Thursday, December 22, 2016

President Sanders? Bernie Would Have Beaten Trump
If Democrats wanted to win working class voters, they should have nominated Bernie Sanders.

Top of the Ticket cartoon (David Horsey / Los Angeles Times)

David Horsey

If Democrats had made a different choice in the primaries last spring, Bernie Sanders would be assembling his Cabinet right now. A reading of voting patterns in the presidential election suggests that the Vermont senator would have beaten Donald Trump.

Trump won the election by prevailing in the Rust Belt states of Michigan, Wisconsin and Pennsylvania that, together, gave him 46 electoral votes. In Michigan, he edged Hillary Clinton by just three-tenths of a percent. In Wisconsin, the margin was eight-tenths. In Pennsylvania there was a slightly larger gap of 1.2%.

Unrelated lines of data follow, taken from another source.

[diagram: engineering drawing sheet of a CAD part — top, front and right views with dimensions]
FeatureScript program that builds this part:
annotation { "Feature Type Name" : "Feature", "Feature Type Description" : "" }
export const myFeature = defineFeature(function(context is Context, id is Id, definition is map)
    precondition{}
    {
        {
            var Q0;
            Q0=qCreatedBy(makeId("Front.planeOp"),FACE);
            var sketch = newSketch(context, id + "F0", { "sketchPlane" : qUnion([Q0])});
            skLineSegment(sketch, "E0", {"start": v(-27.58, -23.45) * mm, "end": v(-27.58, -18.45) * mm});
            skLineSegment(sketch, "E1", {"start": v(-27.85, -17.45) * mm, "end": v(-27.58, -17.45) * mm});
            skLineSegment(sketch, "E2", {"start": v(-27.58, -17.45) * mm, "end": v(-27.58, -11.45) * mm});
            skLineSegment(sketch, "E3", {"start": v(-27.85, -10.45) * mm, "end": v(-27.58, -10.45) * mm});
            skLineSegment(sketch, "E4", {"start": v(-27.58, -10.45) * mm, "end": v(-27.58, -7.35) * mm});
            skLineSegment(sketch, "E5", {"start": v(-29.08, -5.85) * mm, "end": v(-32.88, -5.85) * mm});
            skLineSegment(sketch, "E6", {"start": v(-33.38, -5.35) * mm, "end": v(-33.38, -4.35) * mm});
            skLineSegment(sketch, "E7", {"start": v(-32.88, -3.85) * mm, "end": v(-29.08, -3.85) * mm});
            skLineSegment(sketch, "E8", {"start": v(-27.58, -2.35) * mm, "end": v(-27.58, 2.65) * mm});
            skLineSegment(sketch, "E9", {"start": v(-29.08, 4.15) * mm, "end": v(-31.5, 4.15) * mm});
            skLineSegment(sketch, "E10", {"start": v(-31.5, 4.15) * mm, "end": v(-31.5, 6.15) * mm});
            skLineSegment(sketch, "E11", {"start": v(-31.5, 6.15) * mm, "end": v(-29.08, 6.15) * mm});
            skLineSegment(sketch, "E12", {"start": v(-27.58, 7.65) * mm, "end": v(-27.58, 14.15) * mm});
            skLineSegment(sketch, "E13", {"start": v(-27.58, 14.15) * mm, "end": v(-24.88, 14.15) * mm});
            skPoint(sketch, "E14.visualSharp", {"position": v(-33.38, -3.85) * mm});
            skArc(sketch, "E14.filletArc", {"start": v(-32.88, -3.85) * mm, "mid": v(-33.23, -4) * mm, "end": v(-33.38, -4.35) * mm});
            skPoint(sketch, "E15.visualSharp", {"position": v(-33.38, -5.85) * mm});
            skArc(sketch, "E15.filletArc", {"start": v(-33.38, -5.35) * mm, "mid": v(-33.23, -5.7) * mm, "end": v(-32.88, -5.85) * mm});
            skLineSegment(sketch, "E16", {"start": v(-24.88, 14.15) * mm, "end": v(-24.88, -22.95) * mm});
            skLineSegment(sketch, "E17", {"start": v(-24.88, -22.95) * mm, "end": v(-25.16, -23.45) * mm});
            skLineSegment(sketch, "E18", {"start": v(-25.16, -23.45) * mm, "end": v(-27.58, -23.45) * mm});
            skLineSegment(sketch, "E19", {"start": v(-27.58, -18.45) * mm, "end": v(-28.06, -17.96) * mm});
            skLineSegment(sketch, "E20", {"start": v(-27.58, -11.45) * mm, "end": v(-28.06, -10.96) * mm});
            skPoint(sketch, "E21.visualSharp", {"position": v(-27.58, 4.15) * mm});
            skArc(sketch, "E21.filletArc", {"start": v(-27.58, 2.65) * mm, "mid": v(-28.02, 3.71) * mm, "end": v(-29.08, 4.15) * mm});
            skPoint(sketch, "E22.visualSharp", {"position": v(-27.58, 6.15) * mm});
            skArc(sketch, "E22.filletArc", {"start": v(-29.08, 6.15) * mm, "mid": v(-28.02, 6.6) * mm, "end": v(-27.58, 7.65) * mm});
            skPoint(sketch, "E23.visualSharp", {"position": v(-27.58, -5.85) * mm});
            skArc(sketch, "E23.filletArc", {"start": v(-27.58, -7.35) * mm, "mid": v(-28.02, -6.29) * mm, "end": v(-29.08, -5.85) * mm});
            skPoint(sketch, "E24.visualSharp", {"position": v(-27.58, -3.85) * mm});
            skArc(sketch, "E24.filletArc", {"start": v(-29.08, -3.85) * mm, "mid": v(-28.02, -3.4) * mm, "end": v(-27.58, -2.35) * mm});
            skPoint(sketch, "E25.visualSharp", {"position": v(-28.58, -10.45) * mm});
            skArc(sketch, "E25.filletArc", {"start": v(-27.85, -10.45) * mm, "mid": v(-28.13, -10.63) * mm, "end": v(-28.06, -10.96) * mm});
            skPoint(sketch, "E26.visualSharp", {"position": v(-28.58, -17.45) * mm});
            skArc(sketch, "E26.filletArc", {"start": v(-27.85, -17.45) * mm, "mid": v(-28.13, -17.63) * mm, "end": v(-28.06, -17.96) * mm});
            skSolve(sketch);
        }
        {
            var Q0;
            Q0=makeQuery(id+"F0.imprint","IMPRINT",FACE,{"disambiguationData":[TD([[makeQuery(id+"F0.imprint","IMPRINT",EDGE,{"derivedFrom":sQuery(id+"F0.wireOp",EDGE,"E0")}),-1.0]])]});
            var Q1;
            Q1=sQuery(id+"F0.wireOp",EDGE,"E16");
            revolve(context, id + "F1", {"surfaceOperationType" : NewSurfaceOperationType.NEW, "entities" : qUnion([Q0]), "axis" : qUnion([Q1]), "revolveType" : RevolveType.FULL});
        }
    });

All three of those states usually lean toward the Democratic candidate. This time around, most working-class white voters — many of whom voted for Barack Obama in the last two elections — saw Clinton as the incarnation of a political establishment that was indifferent to their struggles. They were won over by Trump’s boasts that he would protect American jobs and challenge the influence of Wall Street. Who else in the 2016 campaign made similar promises, with far more conviction? Bernie Sanders, of course.

Polls and interviews with voters, both before and after the election, identified a significant overlap between Trump voters and Sanders admirers. Among non-college-educated whites in the old industrial states, many were simply looking for someone to address their concerns and shake things up in Washington. They went with Trump on Nov. 8, but plenty of them would have voted for Sanders if he had been on the ballot.

Would it have been enough to tip Michigan, Wisconsin and Pennsylvania? Given the small numbers needed, the answer is very likely yes.

Now, I have a smart friend who is certain the socialist label would have sunk Bernie in the general election. He believes America’s long antipathy toward the Red Menace (the old red, not the new, conservative red) would have been fully exploited by right-wing commentators and the Trump campaign. Certainly, that would have been the central line of attack. But I argue, with the Soviet menace no more than a memory, the potency of that attack would have been largely limited to a constituency on the right that no Democrat could win anyway.

Sanders is not a threatening, alien figure. His “socialism” was most pronounced in his calls to tax the wealthy at a higher rate and provide free college tuition at state universities — two ideas that are hardly radical, given that both were the norm in the America of Dwight Eisenhower and John F. Kennedy. And it would have been difficult for Trump to condemn Bernie’s attacks on big corporations and the financial industry since his own rhetoric was infused with a similar populist message.

It is now clear, as well, that Sanders would have had another big advantage: He wasn’t Hillary. It may be grossly unfair, but 30 years of character assassination from the right took its toll. A big share of voters opted for Trump because they loathed Clinton, or at least the predominant caricature of her. Bill Clinton was a drag on her candidacy, as well. When Trump’s lewd comments about women made on video were revealed, the negative reaction was blunted by Trump surrogates who skewed attention toward the sordid past of Hillary’s husband.

With Bernie, there would have been no Bill — and no email controversy, no Benghazi brouhaha and no last-minute letter from the FBI director. Also, no misogyny — a disturbing but real factor in Clinton’s loss.

Finally, there was an enthusiasm gap among younger voters who were a key demographic in Obama’s victories. They would not have stayed home on election day or wasted their vote on the Green Party candidate if Sanders had been the Democratic Party nominee. Despite his white hair and stooped shoulders, Sanders was adored by a legion of millennials who respected his ideological consistency and responded to his challenge to become part of a movement for change.

It would not have taken many votes to produce a different result in three key states. Bernie Sanders could have done it. He would now be president-elect and America would be heading in a very different direction.